Questão fundamental, que deveria ser levada mais sério pela academia e pelos gestores públicos, a segurança no trânsito ainda patina no que diz respeito a reflexões e proposições substantivas no Brasil. Por isso, vale a pena levar em conta o texto abaixo, publicado na edição de hoje do CORREIO BRASILIENSE.
A década da segurança de trânsito no Brasil
Autor(es): David Duarte Lima
Correio Braziliense - 05/10/2011
Só agora, quase nove meses depois de assumir o governo, a presidente da República nomeou o diretor do Departamento Nacional de Trânsito (Denatran). Indicado pelo senador Ciro Nogueira e sem experiência compatível para a responsabilidade que lhe foi delegada, o novo diretor afirmou, no discurso de posse, estar ali para "representar o povo do Piauí e o Partido Progressista". Começou errado: o Denatran não é a Câmara dos Deputados. Aliás, em nenhum dos incisos do artigo 19 do Código de Trânsito Brasileiro, que define as funções do órgão, está escrito que o Denatran é uma instância de representação popular. Essa é a exata imagem da prioridade que o governo confere ao trânsito.

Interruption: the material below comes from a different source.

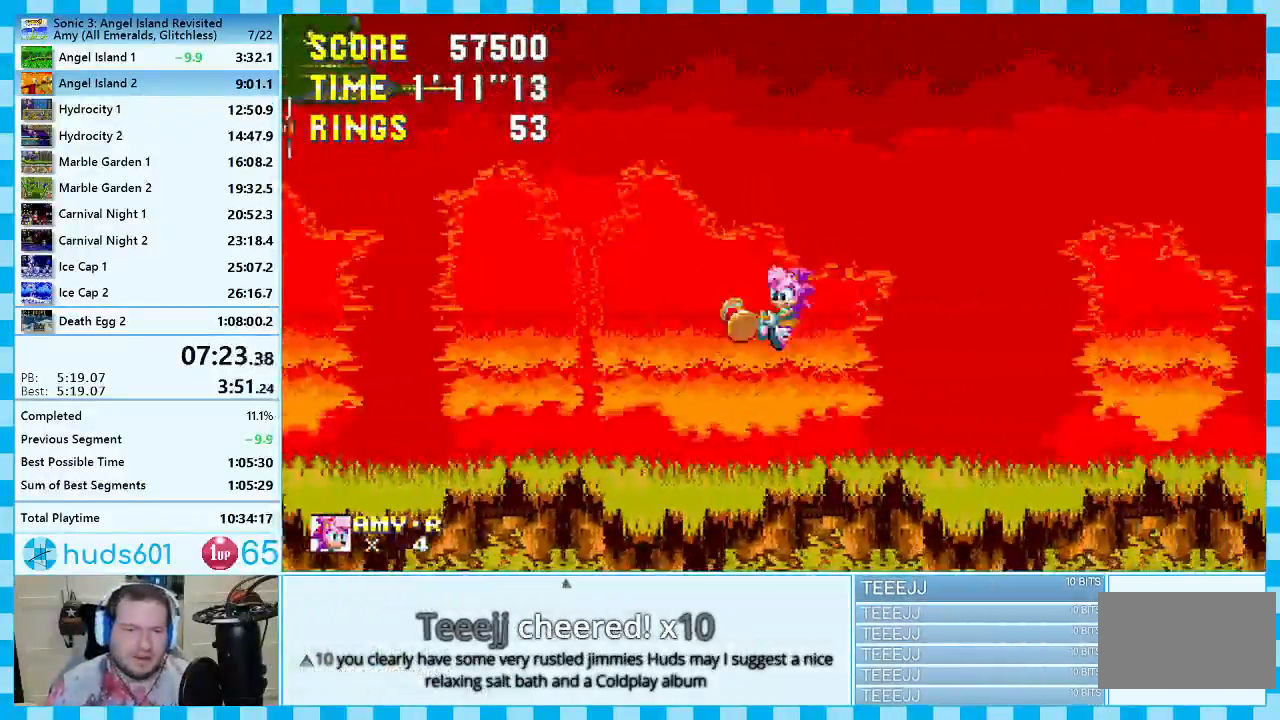
{"buttons": ["DPAD_RIGHT"], "events": [[467, "A", "up"]]}
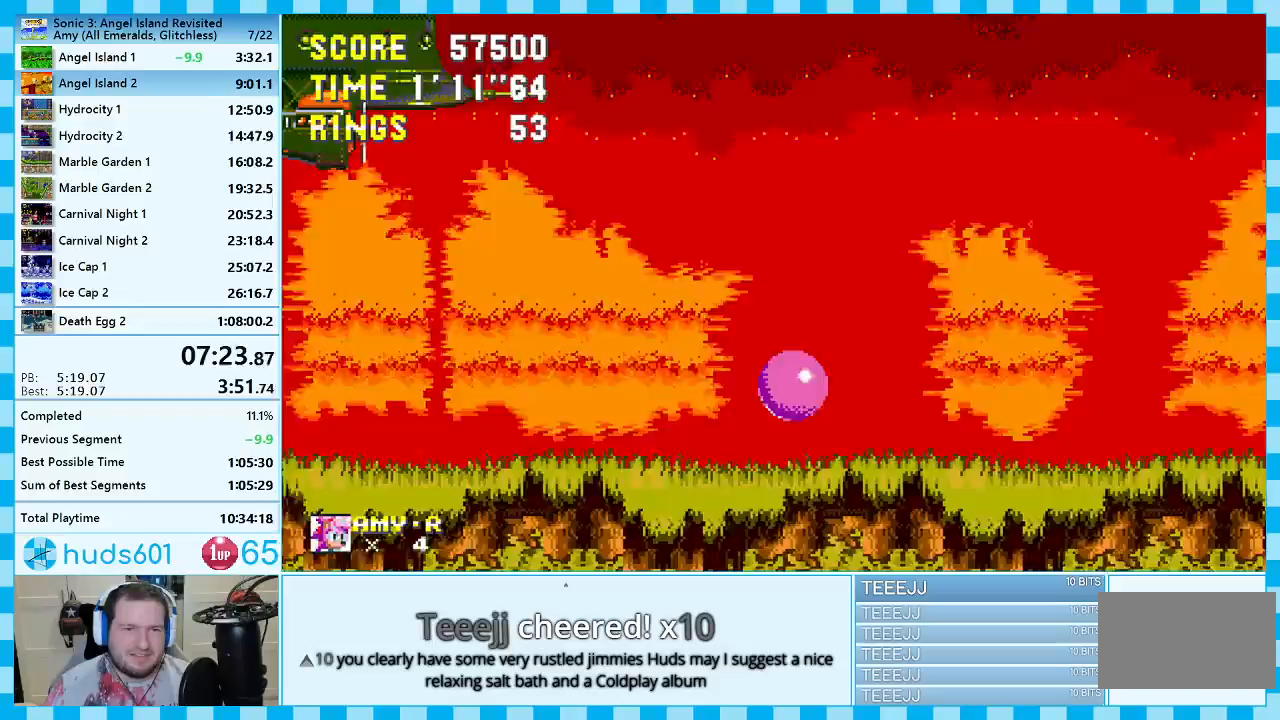
{"buttons": ["A", "DPAD_RIGHT"], "events": [[200, "A", "down"], [250, "A", "up"], [350, "A", "down"]]}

Talvez algum corajoso (iconoclasta?) devesse perguntar à presidente: "Que doença todos os dias mata no Brasil cerca de 120 pessoas, fere 2.500 e deixa 500 com lesões irreversíveis? Que doença consome da nossa sociedade R$ 30 bilhões todos os anos?"
Todos os anos morrem mais de 40 mil brasileiros e 800 mil ficam feridos no trânsito. No Brasil, uma em cada três pessoas será ferida no trânsito antes de completar 60 anos (que doença faz tantas vítimas?). Em 2010, 10 mil motociclistas morreram e 500 mil ficaram feridos. É a principal causa de morte entre crianças. A situação é séria. E intolerável é o descaso com que é tratada.

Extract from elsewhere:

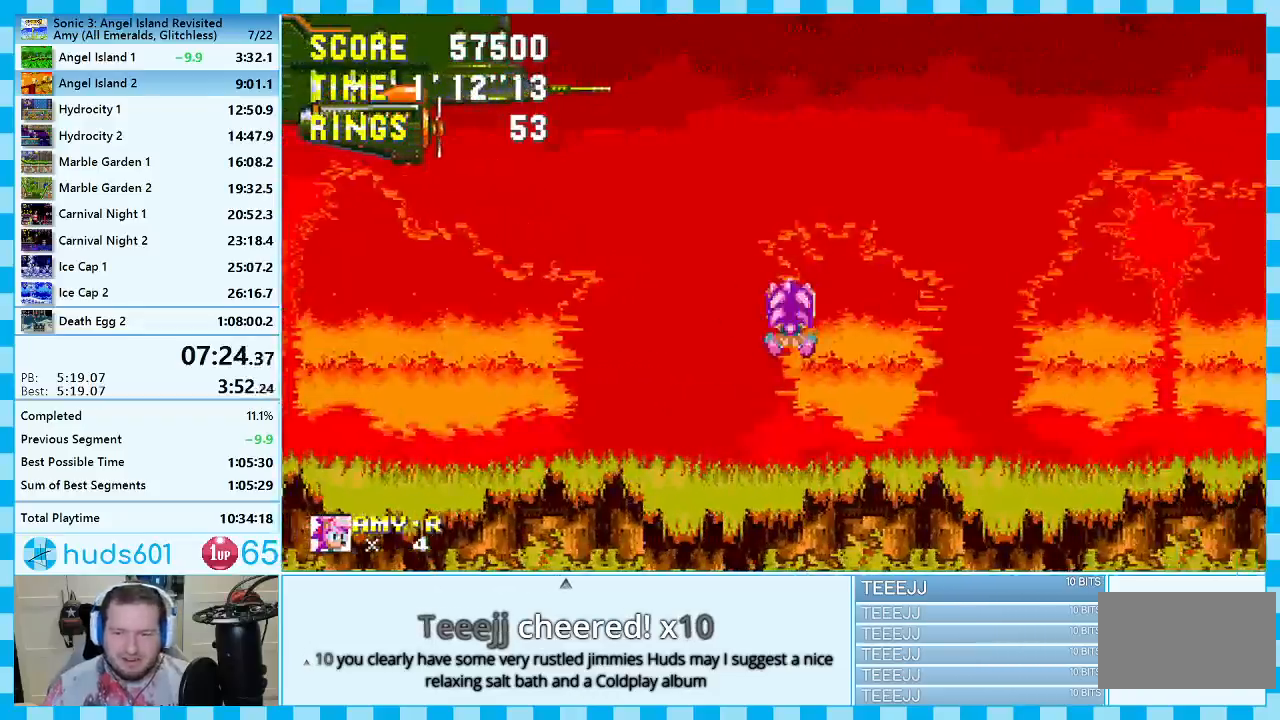
{"buttons": ["DPAD_RIGHT"], "events": [[200, "A", "up"]]}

A Organização das Nações Unidas (ONU) declarou o período 2011-2020 como a Década da Segurança de Trânsito, cujo objetivo é reduzir à metade as mortes no trânsito. Vários países iniciaram há muito esse trabalho. Os Estados Unidos reduziram em 25% a mortalidade em cinco anos. Lá, em 2010, houve menos mortes no trânsito do que em 1949. A Bélgica, outro exemplo, no ano passado teve o menor número de mortes no trânsito em 60 anos.
Por aqui, nestes tristes trópicos, a história é bem outra. Os esforços são esparsos e isolados. A lei seca, de autoria do deputado Hugo Leal, enfrenta oposição e críticas constantes. Assim como obedecer à sinalização, soprar o bafômetro parece ser opcional. Com algum amparo da Justiça e invocando direitos constitucionais, motoristas ébrios ameaçam, às vezes matam, e seguem impunes. Você conhece algum motorista que está atrás das grades por ter atropelado um pedestre ou ciclista? Os motociclistas, por seu lado, morrem aos montes nas ruas sob o olhar displicente do governo.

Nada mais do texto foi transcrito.